Reúne todas las líneas del listado que contengan la palabra "portes", distinguiendo entre mayúsculas y minúsculas.

□ □ □ □ □ □ □

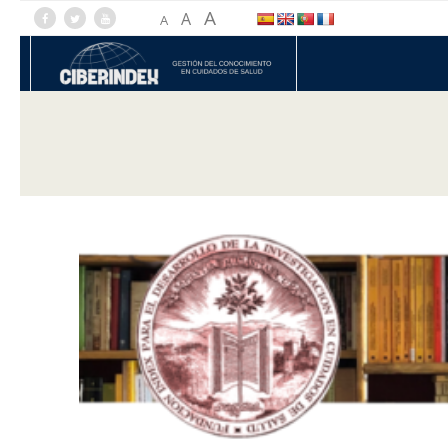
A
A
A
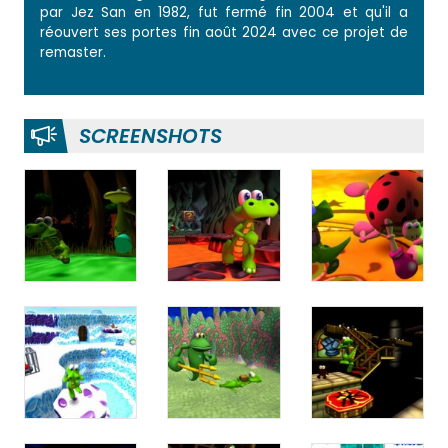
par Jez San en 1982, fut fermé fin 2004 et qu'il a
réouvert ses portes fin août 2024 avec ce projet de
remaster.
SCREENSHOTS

□ □ □ □ □ □ □

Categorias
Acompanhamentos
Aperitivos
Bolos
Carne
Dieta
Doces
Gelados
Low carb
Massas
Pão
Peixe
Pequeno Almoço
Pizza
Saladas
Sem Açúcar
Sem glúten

□ □ □ □ □ □ □

(Resultado)
réouvert ses portes fin août 2024 avec ce projet de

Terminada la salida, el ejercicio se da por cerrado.